Dataset entries:
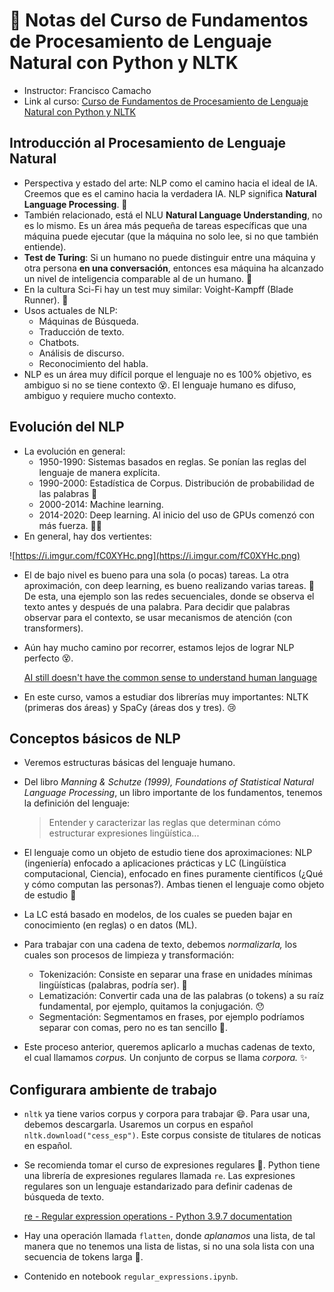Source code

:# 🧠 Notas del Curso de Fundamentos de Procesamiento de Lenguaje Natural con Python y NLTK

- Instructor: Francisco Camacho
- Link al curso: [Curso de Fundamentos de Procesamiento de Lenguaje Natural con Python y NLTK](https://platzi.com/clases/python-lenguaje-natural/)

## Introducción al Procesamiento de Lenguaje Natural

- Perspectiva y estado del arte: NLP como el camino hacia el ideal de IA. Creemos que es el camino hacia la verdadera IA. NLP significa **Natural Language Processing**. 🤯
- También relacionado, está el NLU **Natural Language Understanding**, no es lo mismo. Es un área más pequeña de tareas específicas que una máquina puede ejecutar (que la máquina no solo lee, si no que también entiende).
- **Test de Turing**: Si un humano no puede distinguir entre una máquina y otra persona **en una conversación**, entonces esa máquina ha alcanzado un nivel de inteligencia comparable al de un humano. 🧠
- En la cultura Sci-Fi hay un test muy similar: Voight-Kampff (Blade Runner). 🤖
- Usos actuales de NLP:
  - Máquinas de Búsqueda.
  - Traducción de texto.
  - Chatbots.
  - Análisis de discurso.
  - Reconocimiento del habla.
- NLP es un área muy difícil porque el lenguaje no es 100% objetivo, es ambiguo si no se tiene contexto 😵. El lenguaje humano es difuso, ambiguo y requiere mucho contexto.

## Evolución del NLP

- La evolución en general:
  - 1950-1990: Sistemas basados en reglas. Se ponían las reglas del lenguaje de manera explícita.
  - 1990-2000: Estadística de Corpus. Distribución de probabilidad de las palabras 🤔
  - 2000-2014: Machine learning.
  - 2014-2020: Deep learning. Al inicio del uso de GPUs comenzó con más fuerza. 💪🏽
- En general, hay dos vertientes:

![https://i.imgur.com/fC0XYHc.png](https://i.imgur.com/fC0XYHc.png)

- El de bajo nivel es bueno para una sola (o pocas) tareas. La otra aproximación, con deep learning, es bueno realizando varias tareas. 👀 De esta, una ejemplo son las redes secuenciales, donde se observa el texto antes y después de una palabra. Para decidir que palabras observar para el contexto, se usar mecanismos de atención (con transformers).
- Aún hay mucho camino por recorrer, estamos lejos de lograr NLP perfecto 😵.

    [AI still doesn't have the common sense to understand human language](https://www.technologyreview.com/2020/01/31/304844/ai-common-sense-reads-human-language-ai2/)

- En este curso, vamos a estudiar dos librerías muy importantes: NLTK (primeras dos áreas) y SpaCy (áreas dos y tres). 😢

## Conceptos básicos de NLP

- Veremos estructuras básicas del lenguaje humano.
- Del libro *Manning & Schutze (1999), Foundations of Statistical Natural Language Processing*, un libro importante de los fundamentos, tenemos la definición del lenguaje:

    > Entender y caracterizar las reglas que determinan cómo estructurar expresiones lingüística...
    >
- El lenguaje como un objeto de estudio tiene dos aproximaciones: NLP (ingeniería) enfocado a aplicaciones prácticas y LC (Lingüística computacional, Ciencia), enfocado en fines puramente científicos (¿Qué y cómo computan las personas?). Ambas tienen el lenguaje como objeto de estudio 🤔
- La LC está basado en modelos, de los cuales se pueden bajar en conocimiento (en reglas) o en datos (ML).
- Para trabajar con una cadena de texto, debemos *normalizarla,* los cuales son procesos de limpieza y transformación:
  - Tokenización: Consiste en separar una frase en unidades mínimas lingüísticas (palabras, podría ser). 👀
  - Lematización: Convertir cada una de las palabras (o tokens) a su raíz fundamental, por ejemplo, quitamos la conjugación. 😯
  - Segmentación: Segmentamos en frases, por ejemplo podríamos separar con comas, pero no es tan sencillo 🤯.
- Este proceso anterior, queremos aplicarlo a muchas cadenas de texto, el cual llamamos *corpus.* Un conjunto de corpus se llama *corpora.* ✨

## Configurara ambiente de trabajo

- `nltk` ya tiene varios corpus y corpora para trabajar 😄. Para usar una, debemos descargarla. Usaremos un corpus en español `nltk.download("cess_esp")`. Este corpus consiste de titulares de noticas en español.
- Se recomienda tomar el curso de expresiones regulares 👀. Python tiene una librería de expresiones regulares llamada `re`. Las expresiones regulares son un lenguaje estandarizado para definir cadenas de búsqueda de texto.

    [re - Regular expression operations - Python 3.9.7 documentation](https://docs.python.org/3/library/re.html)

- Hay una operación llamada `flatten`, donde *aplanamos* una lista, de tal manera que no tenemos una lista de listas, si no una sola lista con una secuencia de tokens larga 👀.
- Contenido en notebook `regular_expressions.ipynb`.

Task to complete
Return only the lines from the start of the data through the line that contains "- También relacionado, está", please, copying them exactly and omitting all pictures.

Result for this exercise
Source code

:# 🧠 Notas del Curso de Fundamentos de Procesamiento de Lenguaje Natural con Python y NLTK

- Instructor: Francisco Camacho
- Link al curso: [Curso de Fundamentos de Procesamiento de Lenguaje Natural con Python y NLTK](https://platzi.com/clases/python-lenguaje-natural/)

## Introducción al Procesamiento de Lenguaje Natural

- Perspectiva y estado del arte: NLP como el camino hacia el ideal de IA. Creemos que es el camino hacia la verdadera IA. NLP significa **Natural Language Processing**. 🤯
- También relacionado, está el NLU **Natural Language Understanding**, no es lo mismo. Es un área más pequeña de tareas específicas que una máquina puede ejecutar (que la máquina no solo lee, si no que también entiende).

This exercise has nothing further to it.